Terwijl tegen­woordig met het feest van de Doop des Heren de formele Kerst­tijd wordt besloten, gaat zij infor­meel voor velen nog voort tot 2 februari, de veer­tigste dag na Christus' geboorte, wanneer Hij in de Tempel wordt opge­dragen en Simeon het Kind erkent als het heil voor de volkeren.

Niet elke litur­gie­her­vor­ming blijkt in de prac­tijk zo voor­tref­fe­lijk als in de jaren zestig vanachter de schrijf­tafel bedacht.
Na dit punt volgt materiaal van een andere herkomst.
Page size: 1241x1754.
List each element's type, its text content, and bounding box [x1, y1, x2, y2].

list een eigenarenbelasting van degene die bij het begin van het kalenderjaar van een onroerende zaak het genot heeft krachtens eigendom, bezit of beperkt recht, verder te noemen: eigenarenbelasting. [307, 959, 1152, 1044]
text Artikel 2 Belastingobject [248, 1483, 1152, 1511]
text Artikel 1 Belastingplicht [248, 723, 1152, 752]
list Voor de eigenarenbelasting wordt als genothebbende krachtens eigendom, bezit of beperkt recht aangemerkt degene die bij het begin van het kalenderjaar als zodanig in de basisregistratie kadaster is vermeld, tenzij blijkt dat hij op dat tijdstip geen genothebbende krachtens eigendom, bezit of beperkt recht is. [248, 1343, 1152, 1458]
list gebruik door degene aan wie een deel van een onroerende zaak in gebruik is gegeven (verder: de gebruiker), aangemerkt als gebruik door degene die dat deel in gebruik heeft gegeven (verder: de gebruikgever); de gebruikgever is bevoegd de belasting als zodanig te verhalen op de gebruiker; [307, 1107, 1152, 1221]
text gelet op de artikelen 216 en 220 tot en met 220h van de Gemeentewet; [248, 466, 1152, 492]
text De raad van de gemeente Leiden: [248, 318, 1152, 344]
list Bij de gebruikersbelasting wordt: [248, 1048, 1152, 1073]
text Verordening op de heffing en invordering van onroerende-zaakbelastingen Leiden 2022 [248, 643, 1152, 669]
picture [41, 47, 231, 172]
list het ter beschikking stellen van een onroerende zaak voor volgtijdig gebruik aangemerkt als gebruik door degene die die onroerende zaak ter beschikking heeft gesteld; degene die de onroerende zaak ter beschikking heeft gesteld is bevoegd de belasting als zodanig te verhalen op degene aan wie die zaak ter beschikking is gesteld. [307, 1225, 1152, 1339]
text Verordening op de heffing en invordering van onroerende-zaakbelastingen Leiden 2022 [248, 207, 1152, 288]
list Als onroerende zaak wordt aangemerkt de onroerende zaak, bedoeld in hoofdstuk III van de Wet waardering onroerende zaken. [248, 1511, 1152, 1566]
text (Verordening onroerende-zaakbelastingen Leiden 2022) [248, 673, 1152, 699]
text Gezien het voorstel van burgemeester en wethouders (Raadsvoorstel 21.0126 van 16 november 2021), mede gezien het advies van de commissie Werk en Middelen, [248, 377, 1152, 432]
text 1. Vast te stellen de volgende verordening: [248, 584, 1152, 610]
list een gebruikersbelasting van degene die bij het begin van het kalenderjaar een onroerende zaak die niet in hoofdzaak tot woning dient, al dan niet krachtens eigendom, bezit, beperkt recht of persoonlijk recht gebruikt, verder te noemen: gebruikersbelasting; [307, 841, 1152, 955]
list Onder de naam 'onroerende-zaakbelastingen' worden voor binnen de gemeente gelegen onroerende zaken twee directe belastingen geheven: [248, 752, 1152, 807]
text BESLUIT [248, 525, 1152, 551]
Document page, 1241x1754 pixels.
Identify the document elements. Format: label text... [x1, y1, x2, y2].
Wellicht de belang­rijkste drijf­veer destijds wat het litur­gi­sche jaar aangaat is de bena­druk­king van het Triduum Sacrum (lijden, dood, verrij­zenis) vanaf de avond van Witte Donderdag tot en met het hoog­feest van Pasen, het hart van het kerke­lijke jaar. Maar om op te gaan naar Pasen en de dood te over­winnen, moet de Heiland en Verlosser wel eerst geboren worden. Laat het hoog­feest van de Incar­natie, Kerstmis, ten achter staan bij dat van de Opstan­ding, zonder geboorte is lijden, sterven en opstaan eenvou­digweg niet mogelijk.